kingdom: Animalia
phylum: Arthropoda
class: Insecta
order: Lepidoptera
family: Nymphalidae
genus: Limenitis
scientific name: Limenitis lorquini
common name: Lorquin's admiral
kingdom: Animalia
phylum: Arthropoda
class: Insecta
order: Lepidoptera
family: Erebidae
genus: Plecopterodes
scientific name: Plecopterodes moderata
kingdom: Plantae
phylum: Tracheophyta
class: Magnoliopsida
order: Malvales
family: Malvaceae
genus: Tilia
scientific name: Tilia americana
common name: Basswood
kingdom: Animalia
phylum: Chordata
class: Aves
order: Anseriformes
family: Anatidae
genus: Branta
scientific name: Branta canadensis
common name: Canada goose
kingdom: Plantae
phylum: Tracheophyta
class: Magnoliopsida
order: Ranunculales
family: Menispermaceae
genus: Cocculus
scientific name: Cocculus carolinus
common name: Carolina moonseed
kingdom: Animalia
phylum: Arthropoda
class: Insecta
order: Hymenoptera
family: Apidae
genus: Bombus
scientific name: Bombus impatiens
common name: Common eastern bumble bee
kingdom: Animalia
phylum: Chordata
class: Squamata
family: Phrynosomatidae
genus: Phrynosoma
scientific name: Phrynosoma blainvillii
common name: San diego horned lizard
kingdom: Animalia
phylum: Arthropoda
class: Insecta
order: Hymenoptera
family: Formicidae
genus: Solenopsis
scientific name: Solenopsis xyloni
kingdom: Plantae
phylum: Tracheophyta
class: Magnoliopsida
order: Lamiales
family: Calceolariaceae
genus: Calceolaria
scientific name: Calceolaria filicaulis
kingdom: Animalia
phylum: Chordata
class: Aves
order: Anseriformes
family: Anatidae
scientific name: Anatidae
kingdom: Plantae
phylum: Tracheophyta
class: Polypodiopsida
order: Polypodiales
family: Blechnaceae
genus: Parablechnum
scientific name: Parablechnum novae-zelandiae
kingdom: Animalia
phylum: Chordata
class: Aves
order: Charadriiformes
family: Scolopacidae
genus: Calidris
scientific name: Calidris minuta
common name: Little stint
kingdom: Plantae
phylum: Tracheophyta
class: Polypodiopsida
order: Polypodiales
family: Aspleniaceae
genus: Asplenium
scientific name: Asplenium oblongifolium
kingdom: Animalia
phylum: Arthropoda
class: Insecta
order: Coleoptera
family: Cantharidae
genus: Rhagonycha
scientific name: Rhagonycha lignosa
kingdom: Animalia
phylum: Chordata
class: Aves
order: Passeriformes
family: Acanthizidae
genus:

········

#### [Exercise goal]
Can you print all of the rows above again, line for line and unchanged?

#### [Completed exercise]
kingdom: Animalia
phylum: Arthropoda
class: Insecta
order: Lepidoptera
family: Nymphalidae
genus: Limenitis
scientific name: Limenitis lorquini
common name: Lorquin's admiral
kingdom: Animalia
phylum: Arthropoda
class: Insecta
order: Lepidoptera
family: Erebidae
genus: Plecopterodes
scientific name: Plecopterodes moderata
kingdom: Plantae
phylum: Tracheophyta
class: Magnoliopsida
order: Malvales
family: Malvaceae
genus: Tilia
scientific name: Tilia americana
common name: Basswood
kingdom: Animalia
phylum: Chordata
class: Aves
order: Anseriformes
family: Anatidae
genus: Branta
scientific name: Branta canadensis
common name: Canada goose
kingdom: Plantae
phylum: Tracheophyta
class: Magnoliopsida
order: Ranunculales
family: Menispermaceae
genus: Cocculus
scientific name: Cocculus carolinus
common name: Carolina moonseed
kingdom: Animalia
phylum: Arthropoda
class: Insecta
order: Hymenoptera
family: Apidae
genus: Bombus
scientific name: Bombus impatiens
common name: Common eastern bumble bee
kingdom: Animalia
phylum: Chordata
class: Squamata
family: Phrynosomatidae
genus: Phrynosoma
scientific name: Phrynosoma blainvillii
common name: San diego horned lizard
kingdom: Animalia
phylum: Arthropoda
class: Insecta
order: Hymenoptera
family: Formicidae
genus: Solenopsis
scientific name: Solenopsis xyloni
kingdom: Plantae
phylum: Tracheophyta
class: Magnoliopsida
order: Lamiales
family: Calceolariaceae
genus: Calceolaria
scientific name: Calceolaria filicaulis
kingdom: Animalia
phylum: Chordata
class: Aves
order: Anseriformes
family: Anatidae
scientific name: Anatidae
kingdom: Plantae
phylum: Tracheophyta
class: Polypodiopsida
order: Polypodiales
family: Blechnaceae
genus: Parablechnum
scientific name: Parablechnum novae-zelandiae
kingdom: Animalia
phylum: Chordata
class: Aves
order: Charadriiformes
family: Scolopacidae
genus: Calidris
scientific name: Calidris minuta
common name: Little stint
kingdom: Plantae
phylum: Tracheophyta
class: Polypodiopsida
order: Polypodiales
family: Aspleniaceae
genus: Asplenium
scientific name: Asplenium oblongifolium
kingdom: Animalia
phylum: Arthropoda
class: Insecta
order: Coleoptera
family: Cantharidae
genus: Rhagonycha
scientific name: Rhagonycha lignosa
kingdom: Animalia
phylum: Chordata
class: Aves
order: Passeriformes
family: Acanthizidae
genus:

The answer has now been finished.